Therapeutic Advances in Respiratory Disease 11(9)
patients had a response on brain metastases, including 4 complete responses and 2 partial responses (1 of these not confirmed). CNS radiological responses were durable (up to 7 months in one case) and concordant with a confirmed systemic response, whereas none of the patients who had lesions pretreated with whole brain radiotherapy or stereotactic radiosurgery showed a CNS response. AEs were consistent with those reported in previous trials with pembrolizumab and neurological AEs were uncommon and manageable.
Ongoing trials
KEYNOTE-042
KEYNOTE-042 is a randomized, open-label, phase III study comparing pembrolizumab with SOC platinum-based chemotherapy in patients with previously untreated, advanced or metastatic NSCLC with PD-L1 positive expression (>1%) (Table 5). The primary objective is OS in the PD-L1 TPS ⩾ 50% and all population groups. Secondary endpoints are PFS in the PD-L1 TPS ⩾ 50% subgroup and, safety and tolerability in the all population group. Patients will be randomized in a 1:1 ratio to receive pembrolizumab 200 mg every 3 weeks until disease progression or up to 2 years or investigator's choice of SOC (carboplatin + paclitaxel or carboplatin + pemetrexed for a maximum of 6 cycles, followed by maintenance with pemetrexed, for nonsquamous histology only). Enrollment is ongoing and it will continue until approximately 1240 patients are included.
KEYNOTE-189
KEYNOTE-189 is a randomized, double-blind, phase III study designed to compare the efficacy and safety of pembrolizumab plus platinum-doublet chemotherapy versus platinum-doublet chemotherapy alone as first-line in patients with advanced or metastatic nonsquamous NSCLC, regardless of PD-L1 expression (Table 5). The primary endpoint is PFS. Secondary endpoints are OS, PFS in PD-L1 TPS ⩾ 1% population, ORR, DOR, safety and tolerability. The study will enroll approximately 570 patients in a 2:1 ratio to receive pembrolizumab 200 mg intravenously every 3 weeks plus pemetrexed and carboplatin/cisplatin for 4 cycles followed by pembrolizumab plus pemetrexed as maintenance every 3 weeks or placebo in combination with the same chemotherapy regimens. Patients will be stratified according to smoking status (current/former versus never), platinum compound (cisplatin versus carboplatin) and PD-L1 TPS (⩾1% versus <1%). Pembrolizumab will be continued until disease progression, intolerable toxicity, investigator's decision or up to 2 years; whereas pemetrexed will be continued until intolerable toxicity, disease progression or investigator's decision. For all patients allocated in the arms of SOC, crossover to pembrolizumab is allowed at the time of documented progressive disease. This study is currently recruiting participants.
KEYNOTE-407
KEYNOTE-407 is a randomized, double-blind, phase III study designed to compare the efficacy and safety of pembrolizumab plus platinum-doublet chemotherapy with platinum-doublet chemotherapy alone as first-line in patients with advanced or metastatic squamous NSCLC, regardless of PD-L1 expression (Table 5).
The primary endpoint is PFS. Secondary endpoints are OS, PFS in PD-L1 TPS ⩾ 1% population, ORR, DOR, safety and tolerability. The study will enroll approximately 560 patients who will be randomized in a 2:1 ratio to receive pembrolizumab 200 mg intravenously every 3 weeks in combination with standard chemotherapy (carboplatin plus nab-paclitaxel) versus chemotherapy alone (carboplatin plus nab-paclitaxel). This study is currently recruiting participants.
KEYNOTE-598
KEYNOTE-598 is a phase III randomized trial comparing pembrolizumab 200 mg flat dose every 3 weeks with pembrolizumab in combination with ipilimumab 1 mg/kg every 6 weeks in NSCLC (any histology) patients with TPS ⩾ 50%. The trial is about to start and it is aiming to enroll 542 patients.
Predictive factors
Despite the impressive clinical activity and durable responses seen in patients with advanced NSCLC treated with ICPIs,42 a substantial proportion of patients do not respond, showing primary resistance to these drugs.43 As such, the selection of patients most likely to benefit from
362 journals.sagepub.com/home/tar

---

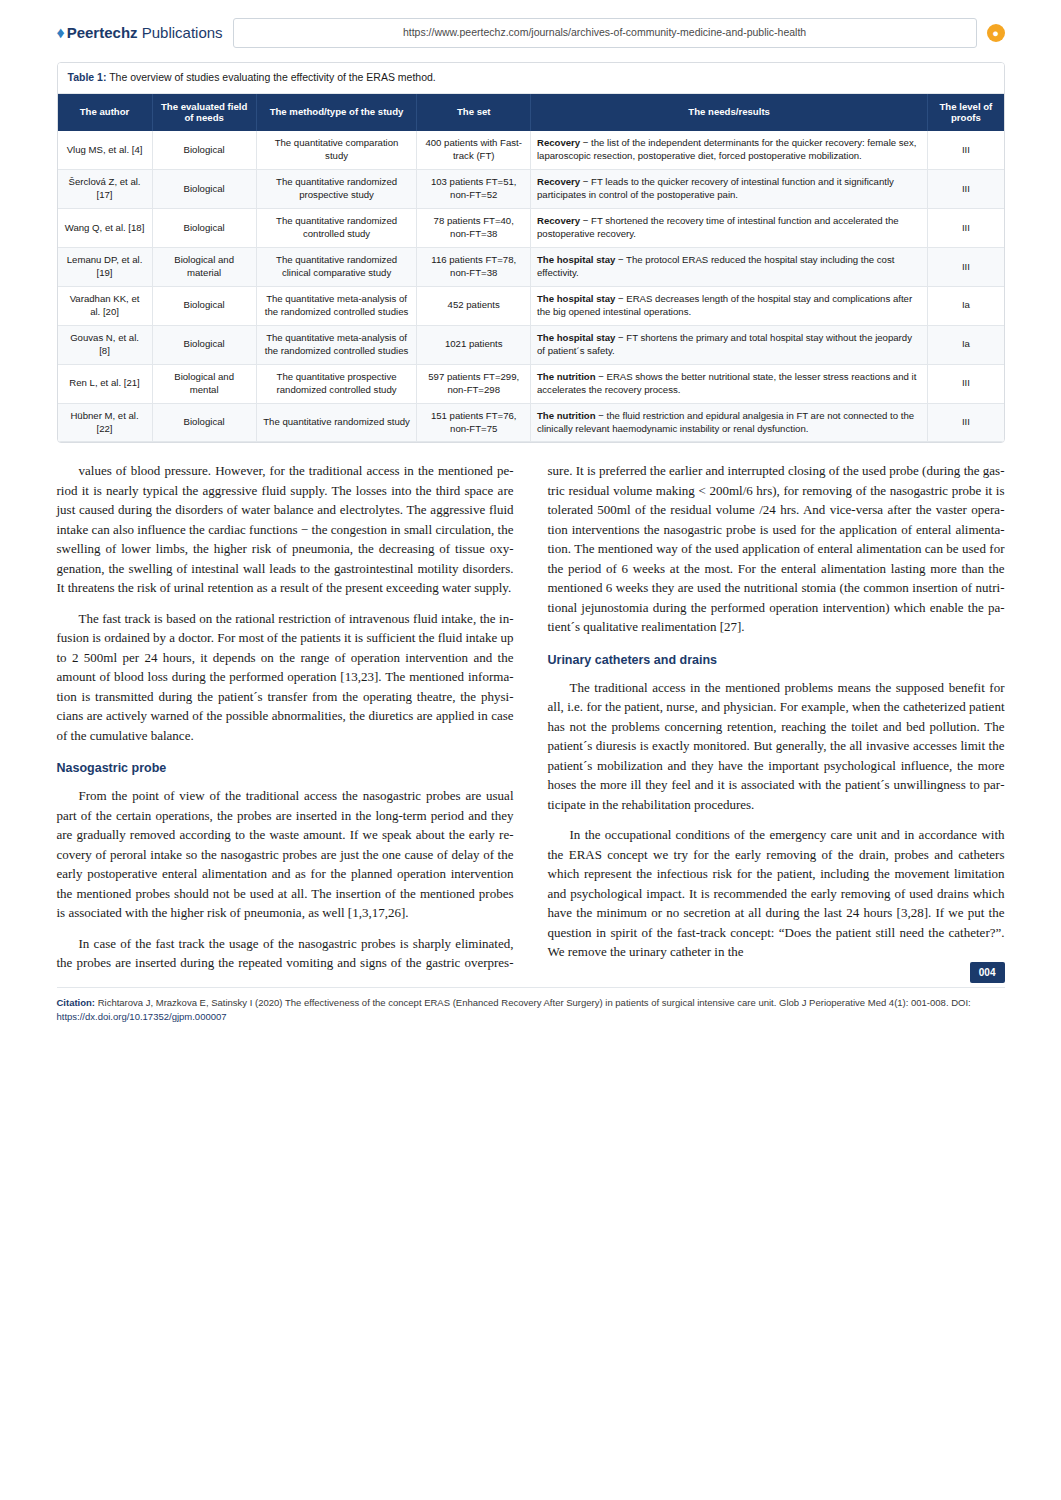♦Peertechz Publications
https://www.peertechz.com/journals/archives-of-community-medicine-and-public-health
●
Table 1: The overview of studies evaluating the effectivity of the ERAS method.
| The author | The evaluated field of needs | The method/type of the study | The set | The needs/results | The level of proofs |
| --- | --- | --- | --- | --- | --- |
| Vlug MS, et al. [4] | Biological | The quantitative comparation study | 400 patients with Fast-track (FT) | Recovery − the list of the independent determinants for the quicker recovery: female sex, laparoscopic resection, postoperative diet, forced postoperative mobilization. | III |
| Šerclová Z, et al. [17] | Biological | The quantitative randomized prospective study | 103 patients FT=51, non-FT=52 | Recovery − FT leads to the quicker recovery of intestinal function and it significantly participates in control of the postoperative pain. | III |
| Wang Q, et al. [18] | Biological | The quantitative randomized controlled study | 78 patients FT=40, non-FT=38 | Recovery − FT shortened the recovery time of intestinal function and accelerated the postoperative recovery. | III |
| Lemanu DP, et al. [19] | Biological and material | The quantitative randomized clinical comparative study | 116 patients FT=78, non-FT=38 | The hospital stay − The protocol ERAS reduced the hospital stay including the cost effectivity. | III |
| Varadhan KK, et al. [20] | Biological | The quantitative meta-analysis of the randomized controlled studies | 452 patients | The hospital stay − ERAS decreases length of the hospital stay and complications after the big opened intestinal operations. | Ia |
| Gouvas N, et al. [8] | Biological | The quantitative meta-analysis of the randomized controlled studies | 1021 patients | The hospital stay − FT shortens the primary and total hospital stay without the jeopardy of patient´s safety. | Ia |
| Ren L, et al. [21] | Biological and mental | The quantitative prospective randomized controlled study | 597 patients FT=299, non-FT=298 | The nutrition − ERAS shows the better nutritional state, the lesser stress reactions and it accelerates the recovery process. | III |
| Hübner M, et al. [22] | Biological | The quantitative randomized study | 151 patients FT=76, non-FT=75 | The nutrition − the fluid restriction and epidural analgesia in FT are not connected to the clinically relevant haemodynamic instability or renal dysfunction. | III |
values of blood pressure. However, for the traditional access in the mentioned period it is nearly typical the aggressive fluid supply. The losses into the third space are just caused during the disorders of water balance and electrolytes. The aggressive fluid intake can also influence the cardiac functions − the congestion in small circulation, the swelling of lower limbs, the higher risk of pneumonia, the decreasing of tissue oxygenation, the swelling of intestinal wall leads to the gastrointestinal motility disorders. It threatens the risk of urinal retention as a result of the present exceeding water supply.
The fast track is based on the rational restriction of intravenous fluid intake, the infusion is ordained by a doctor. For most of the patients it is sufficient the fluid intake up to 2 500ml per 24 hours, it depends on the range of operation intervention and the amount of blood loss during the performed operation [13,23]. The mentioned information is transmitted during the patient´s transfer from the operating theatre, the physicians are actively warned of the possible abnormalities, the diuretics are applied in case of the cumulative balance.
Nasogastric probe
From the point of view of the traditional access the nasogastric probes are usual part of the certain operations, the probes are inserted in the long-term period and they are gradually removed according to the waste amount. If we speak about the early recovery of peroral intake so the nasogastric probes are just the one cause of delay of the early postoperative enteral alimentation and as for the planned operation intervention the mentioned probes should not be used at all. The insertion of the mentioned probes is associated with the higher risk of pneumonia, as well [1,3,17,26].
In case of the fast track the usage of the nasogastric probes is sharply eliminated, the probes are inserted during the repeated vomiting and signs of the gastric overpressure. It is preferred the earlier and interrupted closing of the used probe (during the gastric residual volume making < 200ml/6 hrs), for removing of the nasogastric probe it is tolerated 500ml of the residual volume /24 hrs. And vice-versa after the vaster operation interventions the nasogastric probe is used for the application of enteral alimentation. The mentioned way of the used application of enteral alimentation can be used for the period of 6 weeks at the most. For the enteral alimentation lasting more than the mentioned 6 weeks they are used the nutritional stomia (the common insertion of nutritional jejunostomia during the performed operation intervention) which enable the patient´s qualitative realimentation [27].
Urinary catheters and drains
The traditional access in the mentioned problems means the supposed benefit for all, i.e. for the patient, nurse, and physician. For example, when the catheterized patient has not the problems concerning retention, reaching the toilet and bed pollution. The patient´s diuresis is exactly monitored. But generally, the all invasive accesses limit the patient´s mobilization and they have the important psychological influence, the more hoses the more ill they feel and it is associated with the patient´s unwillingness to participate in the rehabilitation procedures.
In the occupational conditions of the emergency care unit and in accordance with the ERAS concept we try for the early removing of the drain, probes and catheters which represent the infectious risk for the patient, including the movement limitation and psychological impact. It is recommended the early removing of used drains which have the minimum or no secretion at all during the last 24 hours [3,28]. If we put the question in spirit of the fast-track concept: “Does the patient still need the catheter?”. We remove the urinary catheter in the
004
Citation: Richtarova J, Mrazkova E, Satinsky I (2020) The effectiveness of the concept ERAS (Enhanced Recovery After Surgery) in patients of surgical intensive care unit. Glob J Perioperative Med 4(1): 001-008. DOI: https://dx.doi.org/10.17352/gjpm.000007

---

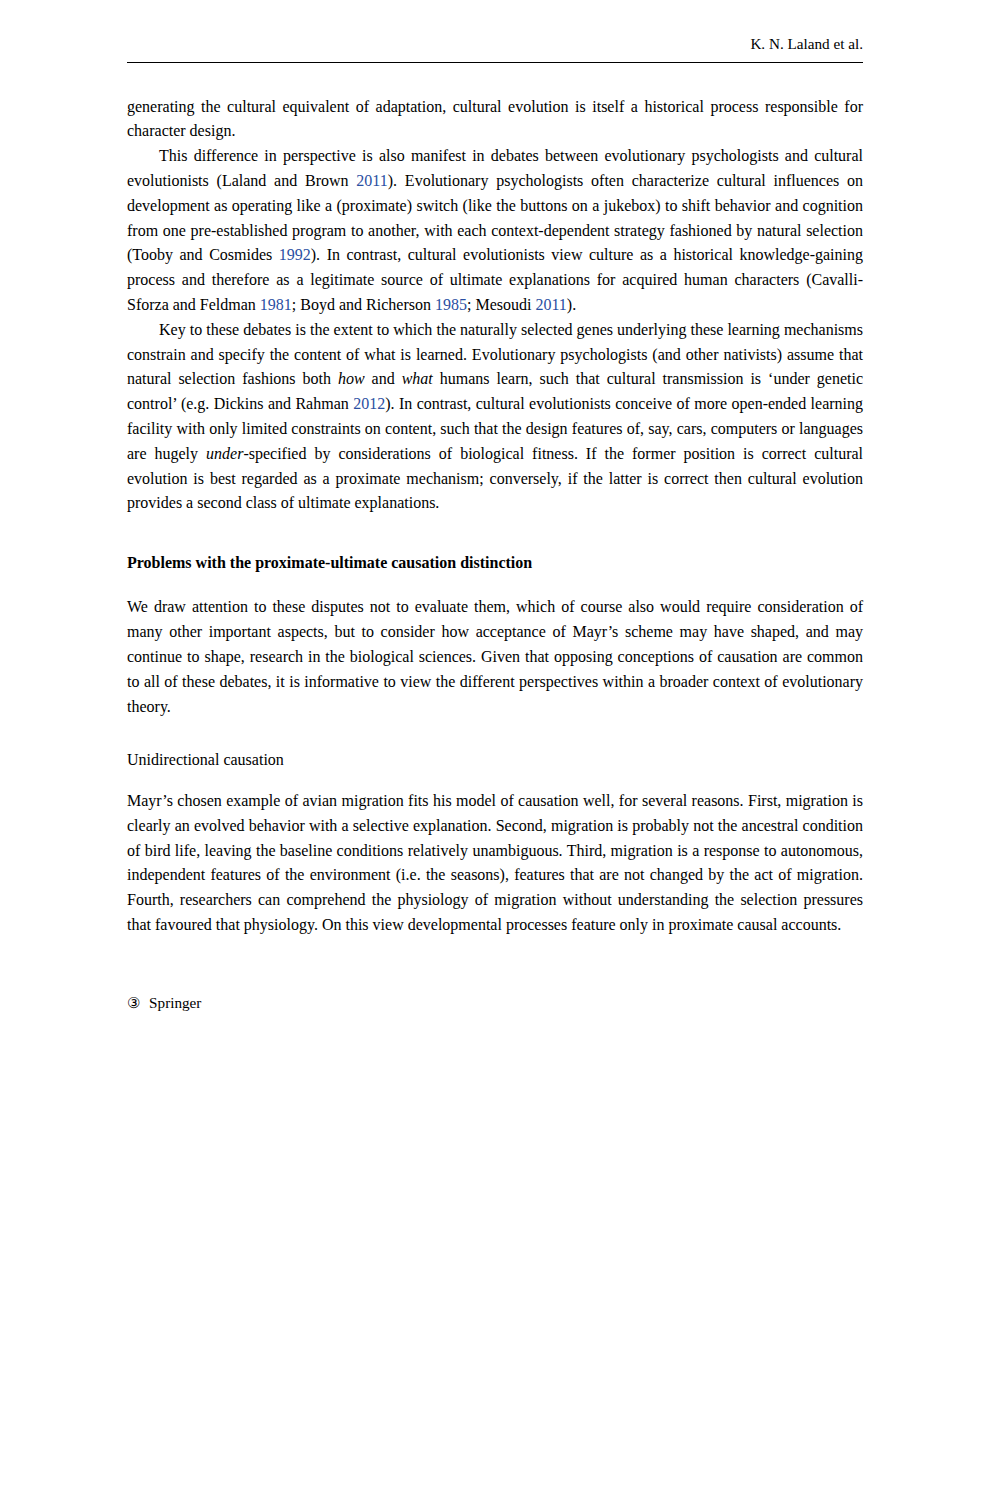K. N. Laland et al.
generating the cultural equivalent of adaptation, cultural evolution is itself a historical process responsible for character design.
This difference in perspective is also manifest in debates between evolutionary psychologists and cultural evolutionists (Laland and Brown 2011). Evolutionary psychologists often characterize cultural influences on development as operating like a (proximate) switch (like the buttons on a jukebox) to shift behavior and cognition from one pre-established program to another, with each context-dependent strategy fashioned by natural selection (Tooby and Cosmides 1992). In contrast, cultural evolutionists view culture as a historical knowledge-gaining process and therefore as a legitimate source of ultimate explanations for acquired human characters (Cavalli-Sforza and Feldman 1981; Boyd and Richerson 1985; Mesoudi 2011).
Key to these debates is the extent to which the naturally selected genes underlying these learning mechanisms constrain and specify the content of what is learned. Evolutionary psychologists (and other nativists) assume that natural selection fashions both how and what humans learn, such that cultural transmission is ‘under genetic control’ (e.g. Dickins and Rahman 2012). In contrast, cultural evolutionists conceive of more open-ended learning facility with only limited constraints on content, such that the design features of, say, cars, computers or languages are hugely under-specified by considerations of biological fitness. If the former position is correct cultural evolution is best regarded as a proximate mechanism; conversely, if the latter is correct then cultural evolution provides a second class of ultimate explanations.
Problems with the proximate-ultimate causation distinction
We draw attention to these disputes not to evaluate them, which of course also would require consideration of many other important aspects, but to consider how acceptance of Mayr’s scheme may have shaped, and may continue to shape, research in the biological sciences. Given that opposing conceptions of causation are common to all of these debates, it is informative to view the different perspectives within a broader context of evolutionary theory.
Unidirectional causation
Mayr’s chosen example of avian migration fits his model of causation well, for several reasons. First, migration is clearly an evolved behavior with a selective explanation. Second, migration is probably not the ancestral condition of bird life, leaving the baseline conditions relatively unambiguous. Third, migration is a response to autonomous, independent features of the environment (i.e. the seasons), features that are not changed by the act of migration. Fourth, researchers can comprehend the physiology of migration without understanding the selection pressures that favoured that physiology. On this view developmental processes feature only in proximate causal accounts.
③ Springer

→ **EXERCISE**: Scan the listing for the word "operations". Copy every line in which it appears.

→ **SOLVED EXERCISE**:
| Varadhan KK, et al. [20] | Biological | The quantitative meta-analysis of the randomized controlled studies | 452 patients | The hospital stay − ERAS decreases length of the hospital stay and complications after the big opened intestinal operations. | Ia |
From the point of view of the traditional access the nasogastric probes are usual part of the certain operations, the probes are inserted in the long-term period and they are gradually removed according to the waste amount. If we speak about the early recovery of peroral intake so the nasogastric probes are just the one cause of delay of the early postoperative enteral alimentation and as for the planned operation intervention the mentioned probes should not be used at all. The insertion of the mentioned probes is associated with the higher risk of pneumonia, as well [1,3,17,26].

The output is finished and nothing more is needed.